The great catastrophe for Christians who do not want to preach that our God not only has created a Hell, but that He uses it (and uses it for those who do not believe), is that we have watered down Heaven, as well.
No longer is Heaven the great reward, the place of the faithful, the promise of God. No. For many of us, Heaven has become just the natural next step, the thing that automatically happens to us after we die. And either one of two things is true about this Heaven - either you don't have to be faithful to get there (because the God who does not punish unbelief also does not reward belief) or it does not require God at all (it has become an outshoot of our own expectation and is no longer rooted in a solid theology).
You may not have to be faithful to get to our Heaven. This is the reverse of the argument we looked at yesterday that God does not use His Hell for the unbeliever. If we believe, and most do, that Hell is reserved for murderers and rapists and child abusers, then it's only natural that we also believe that Heaven is for "good" people - or at least, people who don't do these despicable things. It's a nice thought, but it's not a godly one.
Yes, God says to be nice to one another. Yes, God says to do good in this world. Yes, God condemns the evil acts that we commit against one another. But God's fundamental concern, the foundation of His very relation to creation, is not how we relate to one another; it's how we relate to Him. Do we believe, trust, hope, and love in the name of Jesus? Do we rely on what God has told us about Himself? Do we believe it? Are our hearts oriented toward Him? This is what God is looking for. Not good things, but holy things.
But when we say that He is only in search of the good, it's just one more small step in the same direction before we encounter a Heaven that does not require a God at all. If Heaven is just about good and bad, we can do that ourselves. We have communities and we have prisons - good and bad. We have friends and we have enemies - good and bad. We have right and we have wrong - good and bad. Even if you relate your concept of good and bad back to the covenant of God, He is not overall necessary for you to make these judgments.
And then we're right back where we started - with the pagan argument that one god is as good as another, that it's okay to have whatever god you choose to have, that what works for you works for you, as long as you don't impose it on me.
And we call that "love" or something, but it's no such thing.
Not only has Heaven become a muddy water for us, falling generally into one of these two categories, but it has become more distant. The church has always drawn near to Heaven, but not any longer. Today's church draws closer to the world. Heaven is too far away to be relevant, too much tomorrow to be powerful today. We spend almost all of our time, if not actually all of it, trying to make our world a better place, and we've forgotten entirely that we were not made for this world.
It's a tragedy.
And it is a tragedy born of a failure of both truth and imagination.

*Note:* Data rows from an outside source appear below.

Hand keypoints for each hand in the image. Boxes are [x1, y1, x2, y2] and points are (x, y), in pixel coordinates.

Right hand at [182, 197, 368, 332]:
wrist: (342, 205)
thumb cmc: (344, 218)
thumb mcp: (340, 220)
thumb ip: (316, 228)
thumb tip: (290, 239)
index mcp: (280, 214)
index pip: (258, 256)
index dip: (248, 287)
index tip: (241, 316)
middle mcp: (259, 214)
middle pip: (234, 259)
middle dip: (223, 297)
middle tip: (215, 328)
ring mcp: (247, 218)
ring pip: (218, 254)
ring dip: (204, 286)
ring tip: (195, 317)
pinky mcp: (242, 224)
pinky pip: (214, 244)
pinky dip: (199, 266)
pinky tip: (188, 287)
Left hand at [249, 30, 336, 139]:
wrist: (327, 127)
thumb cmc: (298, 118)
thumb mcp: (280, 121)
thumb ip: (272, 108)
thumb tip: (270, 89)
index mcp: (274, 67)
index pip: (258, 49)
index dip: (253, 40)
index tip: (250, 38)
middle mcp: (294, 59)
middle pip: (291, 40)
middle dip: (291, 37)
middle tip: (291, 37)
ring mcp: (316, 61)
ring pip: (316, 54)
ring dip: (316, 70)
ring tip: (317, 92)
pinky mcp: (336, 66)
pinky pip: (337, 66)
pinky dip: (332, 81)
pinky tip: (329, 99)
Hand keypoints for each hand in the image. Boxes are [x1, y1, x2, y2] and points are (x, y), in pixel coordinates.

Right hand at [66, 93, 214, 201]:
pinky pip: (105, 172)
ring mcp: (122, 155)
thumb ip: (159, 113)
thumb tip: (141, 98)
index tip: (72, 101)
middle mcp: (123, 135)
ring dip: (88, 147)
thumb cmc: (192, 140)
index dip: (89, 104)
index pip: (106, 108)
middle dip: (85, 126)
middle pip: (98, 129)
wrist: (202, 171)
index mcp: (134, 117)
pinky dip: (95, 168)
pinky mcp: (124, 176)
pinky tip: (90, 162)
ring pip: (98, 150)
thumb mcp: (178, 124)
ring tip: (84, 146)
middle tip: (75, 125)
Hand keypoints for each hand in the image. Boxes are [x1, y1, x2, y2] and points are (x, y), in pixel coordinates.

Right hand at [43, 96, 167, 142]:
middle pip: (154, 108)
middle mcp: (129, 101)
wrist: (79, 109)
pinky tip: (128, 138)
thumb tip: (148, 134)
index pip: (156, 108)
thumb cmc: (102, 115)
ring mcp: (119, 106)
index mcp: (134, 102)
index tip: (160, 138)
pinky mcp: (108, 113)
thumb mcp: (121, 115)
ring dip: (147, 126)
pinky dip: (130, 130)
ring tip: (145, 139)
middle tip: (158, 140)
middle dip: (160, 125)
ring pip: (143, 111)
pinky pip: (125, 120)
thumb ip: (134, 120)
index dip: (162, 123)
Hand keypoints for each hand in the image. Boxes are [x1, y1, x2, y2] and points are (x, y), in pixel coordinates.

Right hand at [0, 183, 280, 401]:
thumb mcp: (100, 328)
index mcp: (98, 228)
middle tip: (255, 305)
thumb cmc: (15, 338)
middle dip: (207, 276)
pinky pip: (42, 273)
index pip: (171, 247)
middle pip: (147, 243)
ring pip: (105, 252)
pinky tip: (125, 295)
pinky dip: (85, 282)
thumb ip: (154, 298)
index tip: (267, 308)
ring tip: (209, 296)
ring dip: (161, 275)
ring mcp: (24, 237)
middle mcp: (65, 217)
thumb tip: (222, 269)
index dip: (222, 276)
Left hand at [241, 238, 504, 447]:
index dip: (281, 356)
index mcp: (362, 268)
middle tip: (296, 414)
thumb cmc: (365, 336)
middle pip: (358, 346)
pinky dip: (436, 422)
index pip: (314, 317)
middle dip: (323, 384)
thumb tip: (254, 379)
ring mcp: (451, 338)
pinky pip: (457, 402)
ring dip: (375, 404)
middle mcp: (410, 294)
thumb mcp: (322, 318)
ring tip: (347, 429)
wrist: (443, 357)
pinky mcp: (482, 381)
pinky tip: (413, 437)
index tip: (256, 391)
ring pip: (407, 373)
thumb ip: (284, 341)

Reconciliation with the promise of Heaven starts with recapturing the truth of the promise. It's not just a good place, and it's not just a place for the good. It's a place for the believer, for the person whose heart is turned fundamentally toward God. It is a place for those who ache for the Garden, who long to go back to a time when they walked freely, unashamed in the presence of a God who walked freely, faithfully among them. It is a place for those who breathe the very spirit of God, just as He intended when He leaned down and breathed life into Adam's nostrils. It's a place for those who cry out after the living God, the God who made this all in the first place. We have to put Him back in His Heaven before His Heaven becomes our Hell. And we're dangerously close. Dangerously close.
Because the path we're on right now leads us to a place where Heaven is good, but it gets us nowhere near a Heaven that is holy.